SHMemCache: Enabling Memcached on the OpenSHMEM Global …ww2.cs.fsu.edu/~fu/files/shmemcache-openshmem16-paper.pdf · Memcached is a popular open-source, distributed caching system.

INTRODUCING SANDIA* OPENSHMEM WITH MULTI … · INTRODUCING SANDIA* OPENSHMEM WITH MULTI-FABRIC SUPPORT USING LIBFABRIC: Kayla Seager, Software Engineer, Intel Ryan Grant, ... NodeA

JobStart Part 5: Writing the Cover Letter · FCS5216 JobStart Part 5: Writing the Cover Letter1 Elizabeth B. Bolton, Jeannette K. Remington, and George O. Hack2 1. This document is

Department of Labor and Employmentro7.dole.gov.ph/fndr/mis/files/2017-program-services.pdf · 2018. 3. 6. · JobStart Philippines Program K-12 DOLE Adjustment Measures Program. T

JobStart Philippines · 2019. 11. 19. · DOLE-BLE JobStart Project Team Life Skills Training Providers Technical Training Providers Life Skills Training Technical Training OJT/Work

The OpenSHMEM Analyzer Version 1 · OpenSHMEMAnalyzerGuide Preface This User’s Manual describes the OpenSHMEM Analyzer [2], a tool that provides source code analysis and correctness

Don’t just find a jobStart a Career!partner.ed2go.com/wp-content/uploads/2017/10/0817... · Microsoft Office Specialist 2013 455 HRS The Administrative Professional with Microsoft

Many Thanks to Our Funders, Partners, Employers and ...jobstart-cawl.org/portals/0/files/annualreports/JS_Annual_YR0809.pdf · Balu Mistry Boris Wells Francis Solari Marina Taverner

JOBSTART title page - mdrc.org · Ford Foundation Charles Stewart Mott Foundation The William and Flora Hewlett Foundation National Commission for Employment Policy AT&T Foundation

JobStart Philippines: Making Every Young Juan and Maria Job Ready by Ruth R. Rodriguez

1st JobStart Philippines Program graduation: Milestones include ...

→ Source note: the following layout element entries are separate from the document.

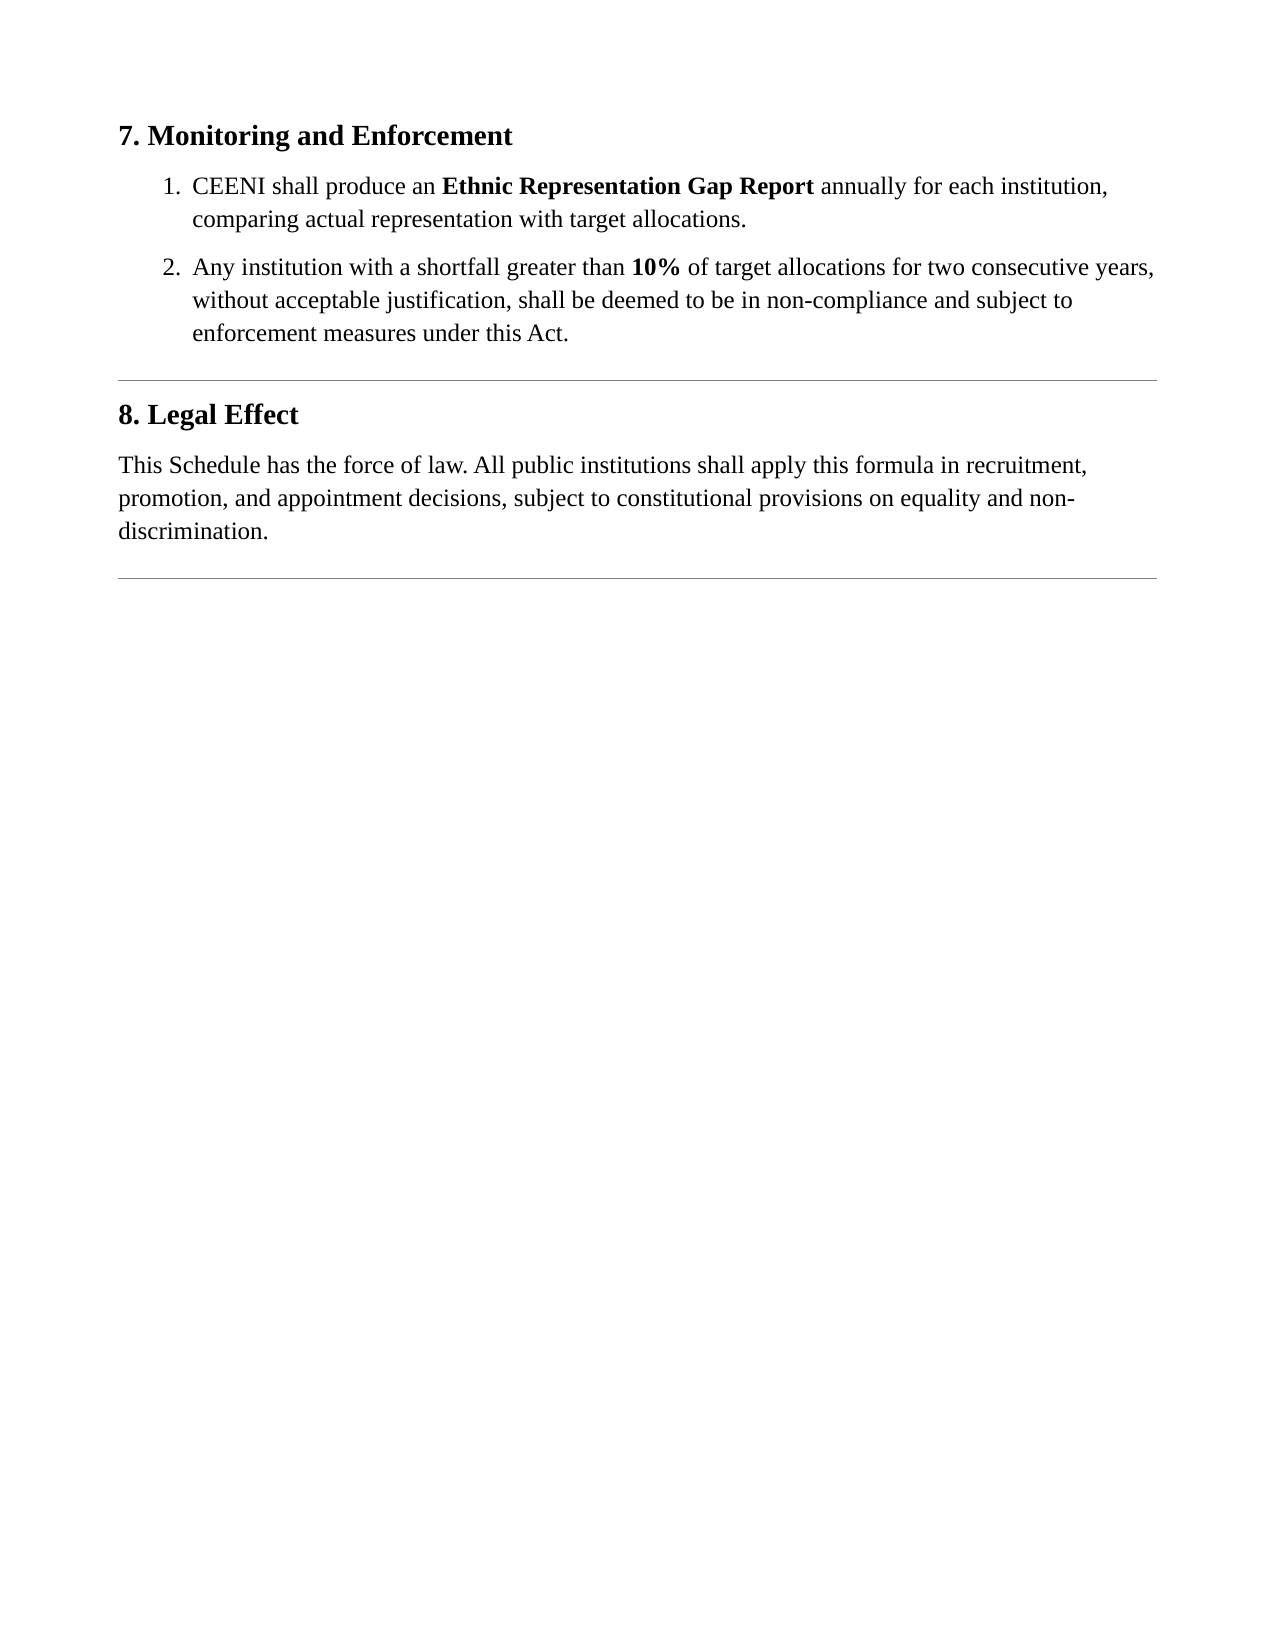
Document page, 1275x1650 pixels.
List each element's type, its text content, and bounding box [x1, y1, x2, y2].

subtitle 8. Legal Effect [118, 397, 1157, 431]
text This Schedule has the force of law. All public institutions shall apply this formula in recruitment, promotion, and appointment decisions, subject to constitutional provisions on equality and non-discrimination. [118, 450, 1157, 545]
subtitle 7. Monitoring and Enforcement [118, 118, 1157, 152]
list CEENI shall produce an Ethnic Representation Gap Report annually for each institution, comparing actual representation with target allocations. [162, 171, 1157, 233]
list Any institution with a shortfall greater than 10% of target allocations for two consecutive years, without acceptable justification, shall be deemed to be in non-compliance and subject to enforcement measures under this Act. [162, 252, 1157, 347]
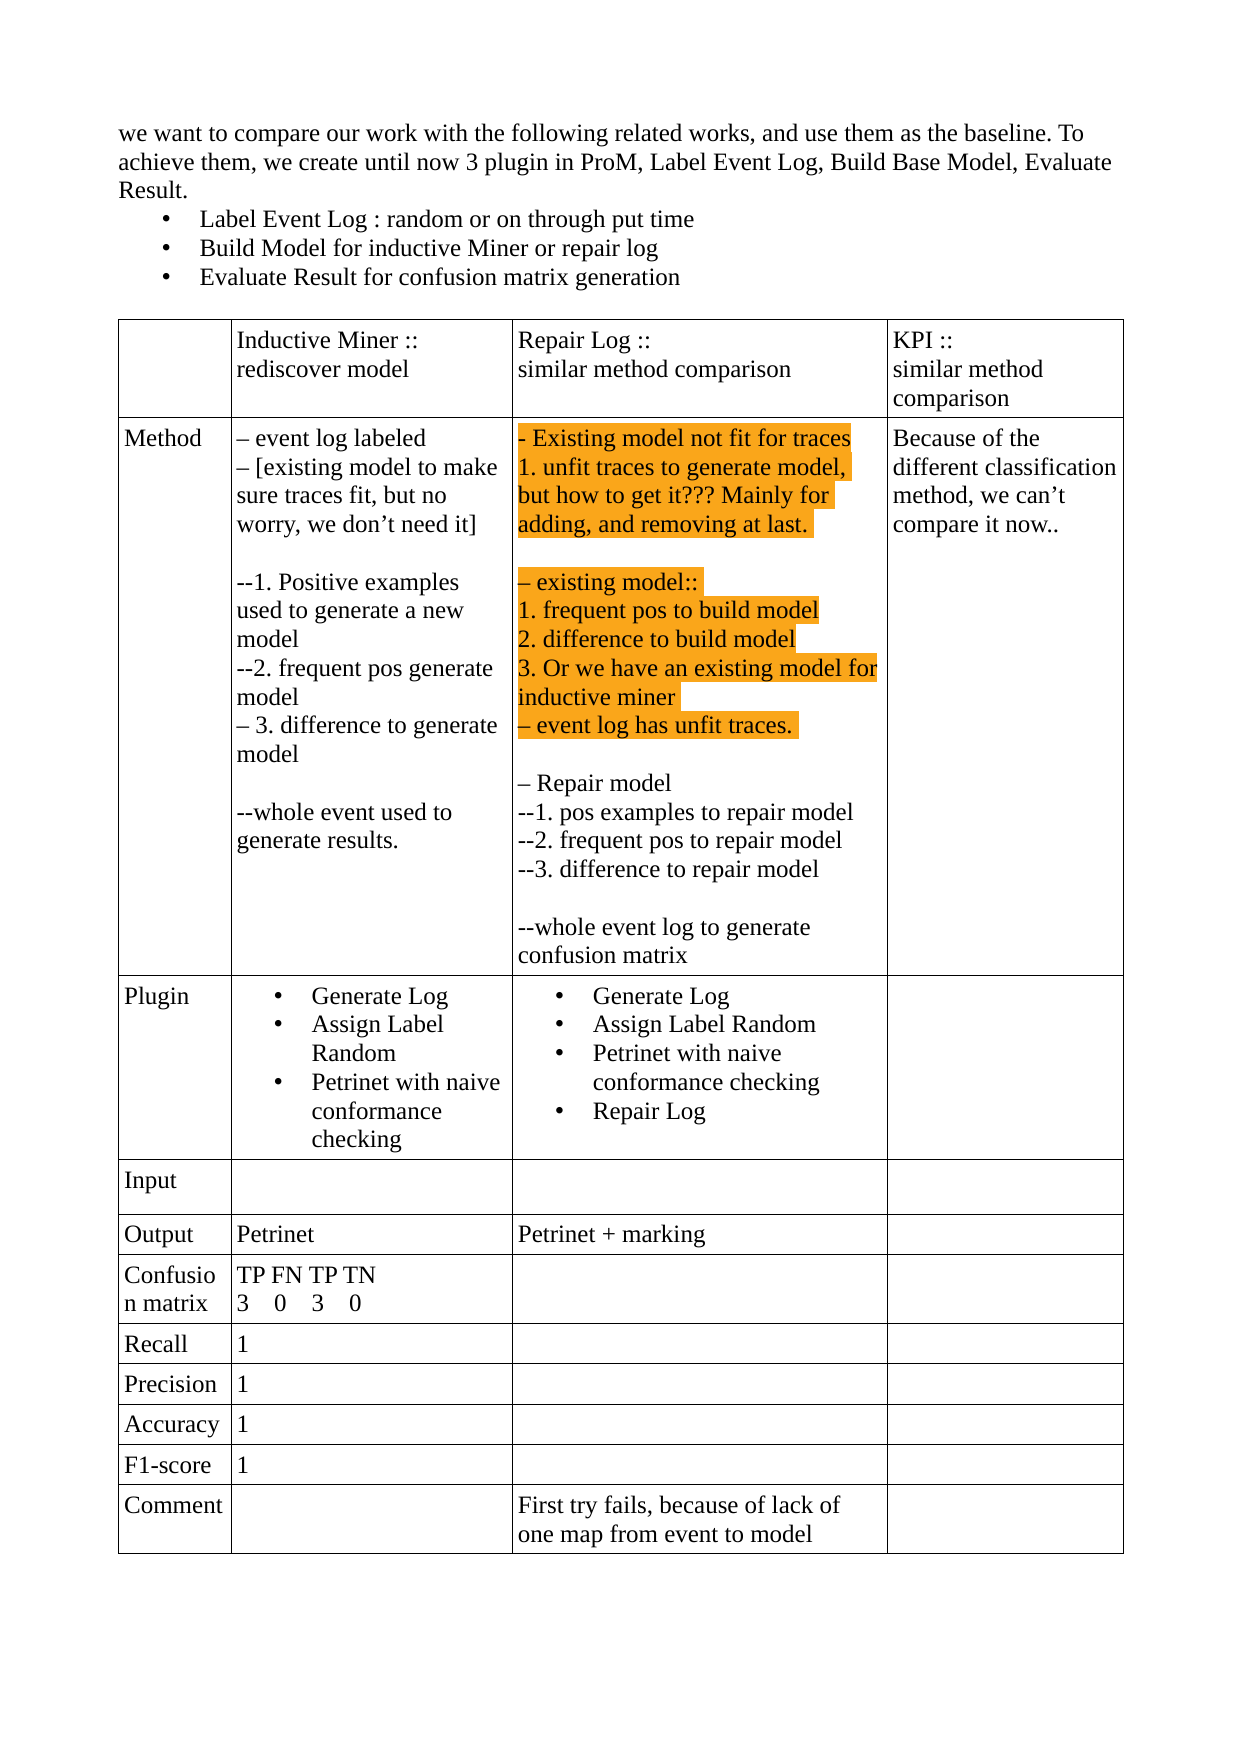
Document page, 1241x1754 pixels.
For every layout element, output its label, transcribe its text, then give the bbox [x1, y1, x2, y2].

table_header Inductive Miner :: rediscover model [232, 320, 512, 417]
table_cell [232, 1160, 512, 1213]
table_cell Petrinet + marking [513, 1215, 887, 1254]
table_cell Petrinet [232, 1215, 512, 1254]
list Build Model for inductive Miner or repair log [162, 233, 1122, 262]
table_cell Accuracy [119, 1405, 231, 1444]
table_cell Generate Log Assign Label Random Petrinet with naive conformance checking [232, 976, 512, 1159]
table_cell Because of the different classification method, we can’t compare it now.. [888, 418, 1123, 975]
table_cell [888, 1445, 1123, 1484]
list Label Event Log : random or on through put time [162, 204, 1122, 233]
table_cell [888, 1405, 1123, 1444]
table_cell 1 [232, 1405, 512, 1444]
table_cell F1-score [119, 1445, 231, 1484]
table_cell Recall [119, 1324, 231, 1363]
table_header [119, 320, 231, 417]
table_cell [513, 1160, 887, 1213]
table_cell Confusion matrix [119, 1255, 231, 1323]
table_cell First try fails, because of lack of one map from event to model [513, 1485, 887, 1553]
table_cell [888, 1160, 1123, 1213]
table_cell 1 [232, 1445, 512, 1484]
table_cell TP FN TP TN 3 0 3 0 [232, 1255, 512, 1323]
table_cell 1 [232, 1364, 512, 1403]
table_cell Method [119, 418, 231, 975]
table_cell [888, 1364, 1123, 1403]
table_cell 1 [232, 1324, 512, 1363]
table_cell [513, 1405, 887, 1444]
table_cell [513, 1364, 887, 1403]
table_cell [888, 1255, 1123, 1323]
table_cell [888, 1324, 1123, 1363]
table_cell [888, 1215, 1123, 1254]
table_cell – event log labeled – [existing model to make sure traces fit, but no worry, we don’t need it] --1. Positive examples used to generate a new model --2. frequent pos generate model – 3. difference to generate model --whole event used to generate results. [232, 418, 512, 975]
table_header Repair Log :: similar method comparison [513, 320, 887, 417]
table_cell [513, 1255, 887, 1323]
table_cell Plugin [119, 976, 231, 1159]
table_cell [888, 1485, 1123, 1553]
table_cell - Existing model not fit for traces 1. unfit traces to generate model, but how to get it??? Mainly for adding, and removing at last. – existing model:: 1. frequent pos to build model 2. difference to build model 3. Or we have an existing model for inductive miner – event log has unfit traces. – Repair model --1. pos examples to repair model --2. frequent pos to repair model --3. difference to repair model --whole event log to generate confusion matrix [513, 418, 887, 975]
table_cell [888, 976, 1123, 1159]
table_cell [513, 1324, 887, 1363]
table_cell [232, 1485, 512, 1553]
table_cell Comment [119, 1485, 231, 1553]
text we want to compare our work with the following related works, and use them as the baseline. To achieve them, we create until now 3 plugin in ProM, Label Event Log, Build Base Model, Evaluate Result. [118, 118, 1122, 204]
table_cell Input [119, 1160, 231, 1213]
table_cell [513, 1445, 887, 1484]
table_cell Generate Log Assign Label Random Petrinet with naive conformance checking Repair Log [513, 976, 887, 1159]
table_cell Precision [119, 1364, 231, 1403]
table_header KPI :: similar method comparison [888, 320, 1123, 417]
table_cell Output [119, 1215, 231, 1254]
list Evaluate Result for confusion matrix generation [162, 262, 1122, 291]
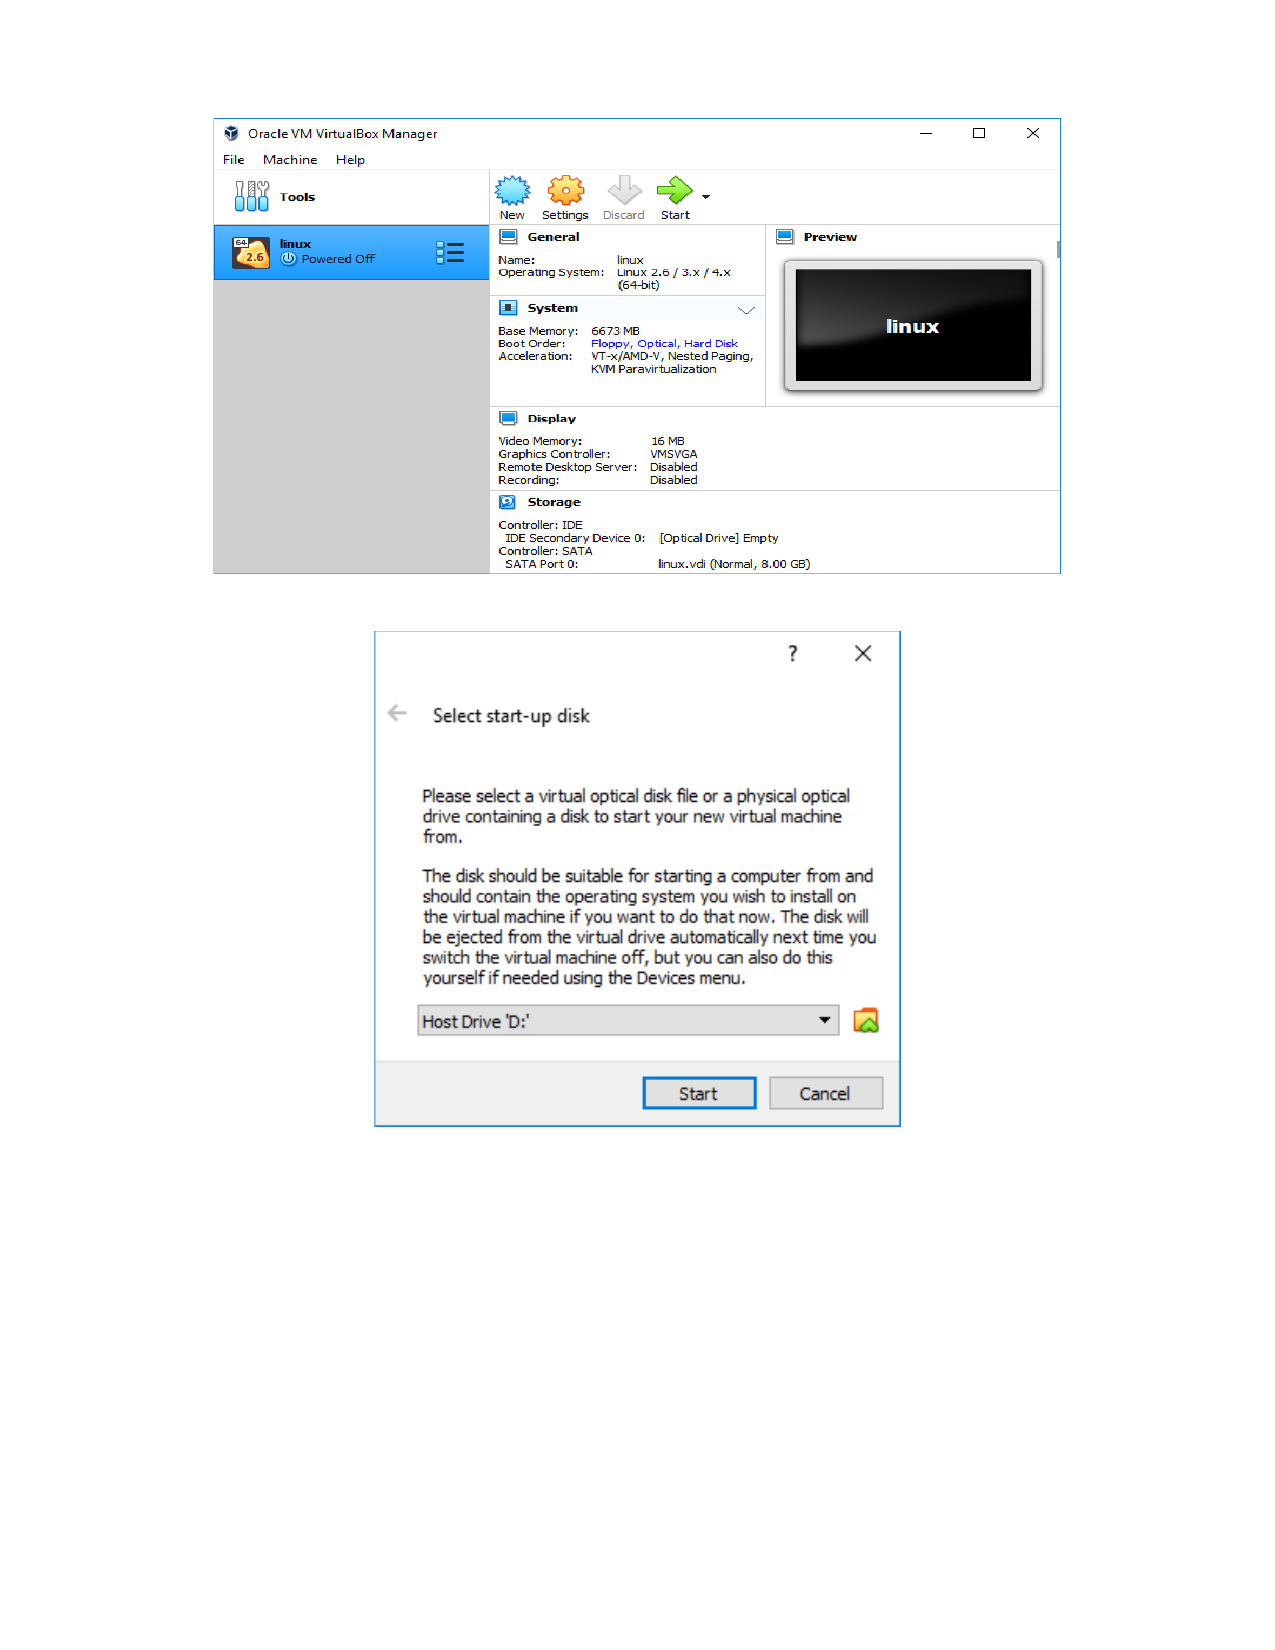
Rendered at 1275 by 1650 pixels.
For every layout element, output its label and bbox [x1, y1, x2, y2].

Bringing NVIDIA GPUs to the PGAS/OpenSHMEM World ...Bringing NVIDIA GPUs to the PGAS/OpenSHMEM World: Challenges and Solutions ... GPU Technology Conference (GTC ... MTU, UCB, U. Florida,

JobStart Philippines Program (Republic Act 19689) 10869.pdf · Philippines in Congress assembled: ... The training plan will describe the training curriculum or. modules to be used,

A Multithreaded Communication Substrate for OpenSHMEM€¦ · A Multithreaded Communication Substrate for OpenSHMEM OpenSHEM Users’ Group Workshop Oct. 7, 2014, Eugene, OR Aurélien

High-Performance and Scalable Designs of Programming ......High Performance Parallel Programming Models Message Passing Interface (MPI) PGAS (UPC, OpenSHMEM, CAF, UPC++) Hybrid ---

Designing OpenSHMEM and Hybrid …...Network Based Computing Laboratory OpenSHMEM Workshop (August ‘16) 8 Overview of the MVAPICH2 Project • High Performance open-source MPI Library

OpenSHMEM 2015 - Oak Ridge National Laboratory...OpenSHMEM 2015 August 4-6, 2015 Annapolis, Maryland Workshop Program & Abstracts The Future of OpenSHMEM and Related Technologies.